- Solana will hold a community vote on SIMD-0326 to adopt Alpenglow and target ~150ms block finality.
- The measure passes with a two-thirds supermajority of Yes over Yes plus No and a 33% quorum.
Solana validators are preparing to vote on SIMD-0326, a proposal to introduce the Alpenglow consensus protocol and materially shorten settlement times on the network.
Solana sets two-thirds threshold and 33 percent quorum for SIMD-0326
The governance timetable lists a discussion window through epoch 838, stake-weight publication in epoch 839 and a voting window spanning epochs 840 to 842, with balloting to close at the end of epoch 842.
Under the rules, the proposal passes if Yes votes are at least two-thirds of the total of Yes and No. Abstentions count toward a quorum threshold set at 33 percent of stake. Voting tokens corresponding to validator stake will be claimable and used to direct choices to Yes, No or Abstain accounts.
Solana’s new consensus proposal Alpenglow (SIMD-0326) has entered the community governance stage. The protocol aims to reduce block finality from 12.8s to ~150ms. Voting will take place between Epochs 840–420 (current epoch: 834, ~2 days each). The proposal passes if yes votes…
— Wu Blockchain (@WuBlockchain) August 17, 2025
The process is designed to give operators time to verify stake weights and to ensure transparent tallying. Stake snapshots and a reference script will be published to support independent verification of the count. All further announcements are to be posted in the Solana developer governance forum.

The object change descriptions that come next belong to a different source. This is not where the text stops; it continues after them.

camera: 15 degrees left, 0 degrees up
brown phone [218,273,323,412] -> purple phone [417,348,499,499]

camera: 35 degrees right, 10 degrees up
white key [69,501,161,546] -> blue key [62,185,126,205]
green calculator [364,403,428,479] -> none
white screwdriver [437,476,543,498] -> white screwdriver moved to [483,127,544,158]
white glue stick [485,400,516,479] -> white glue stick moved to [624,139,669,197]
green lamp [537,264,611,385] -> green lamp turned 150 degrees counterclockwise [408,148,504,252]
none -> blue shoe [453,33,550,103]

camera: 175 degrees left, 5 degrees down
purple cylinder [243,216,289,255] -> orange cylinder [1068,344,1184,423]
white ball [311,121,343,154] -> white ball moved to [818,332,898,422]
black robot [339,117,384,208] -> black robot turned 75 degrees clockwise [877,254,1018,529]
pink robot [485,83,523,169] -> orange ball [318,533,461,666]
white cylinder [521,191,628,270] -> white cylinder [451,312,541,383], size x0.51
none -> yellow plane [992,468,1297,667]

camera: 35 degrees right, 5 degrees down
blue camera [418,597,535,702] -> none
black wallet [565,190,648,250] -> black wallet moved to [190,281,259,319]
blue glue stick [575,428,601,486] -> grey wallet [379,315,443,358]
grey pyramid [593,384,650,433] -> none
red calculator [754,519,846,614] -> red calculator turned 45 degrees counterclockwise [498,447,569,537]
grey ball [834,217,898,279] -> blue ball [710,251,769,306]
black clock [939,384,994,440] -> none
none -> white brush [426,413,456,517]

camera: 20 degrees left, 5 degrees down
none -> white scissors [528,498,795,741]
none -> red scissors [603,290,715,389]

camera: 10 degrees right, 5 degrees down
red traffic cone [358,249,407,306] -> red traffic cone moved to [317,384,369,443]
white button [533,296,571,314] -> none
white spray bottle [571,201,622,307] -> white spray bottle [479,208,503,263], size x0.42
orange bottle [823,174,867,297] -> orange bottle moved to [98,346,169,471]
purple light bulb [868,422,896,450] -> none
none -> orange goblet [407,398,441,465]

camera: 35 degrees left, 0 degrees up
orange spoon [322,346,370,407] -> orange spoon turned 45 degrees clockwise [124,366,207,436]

Alpenglow shifts to off-chain voting and introduces 1.6 SOL admission fee
Alpenglow would replace components of the current TowerBFT-based design with a scheme that targets actual block finality around 150 milliseconds, compared with roughly 12.8 seconds today.
The architecture combines rapid voting and certificate aggregation to finalize slots more quickly while cutting network overhead. Proponents say the change reduces bandwidth devoted to on-chain vote transactions and simplifies validator participation.
Under the proposal, validator votes move off-chain and are aggregated by scheduled leaders several slots ahead, with certificates written on-chain. To maintain an economic threshold after removing per-vote transaction fees, the design introduces a Validator Admission Ticket set initially at 1.6 SOL per epoch.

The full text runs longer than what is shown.